## What to do
Only one stretch of the listing below is wanted. Begin at the line that has "vfov_deg: 18.4", stop after the line that has "f_number: 4.6", and repeat every line in between exactly.

============================================================

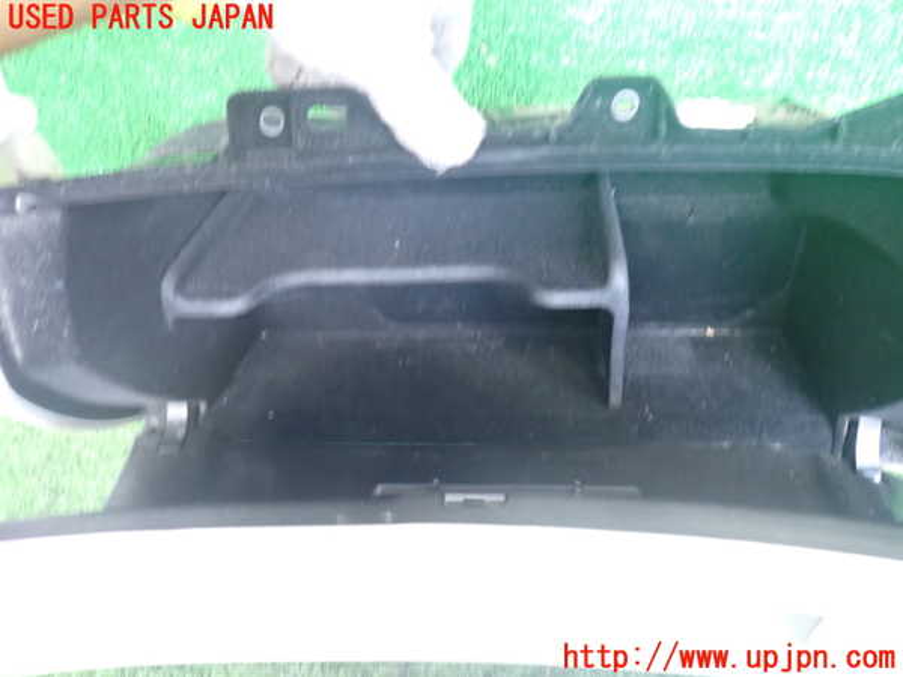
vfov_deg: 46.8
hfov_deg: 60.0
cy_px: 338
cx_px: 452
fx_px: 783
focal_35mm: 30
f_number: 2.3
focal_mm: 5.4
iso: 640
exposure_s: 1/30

============================================================

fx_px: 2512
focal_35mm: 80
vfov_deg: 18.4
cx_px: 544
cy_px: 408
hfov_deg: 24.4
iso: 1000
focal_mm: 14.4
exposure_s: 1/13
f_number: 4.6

============================================================

## Task result
vfov_deg: 18.4
cx_px: 544
cy_px: 408
hfov_deg: 24.4
iso: 1000
focal_mm: 14.4
exposure_s: 1/13
f_number: 4.6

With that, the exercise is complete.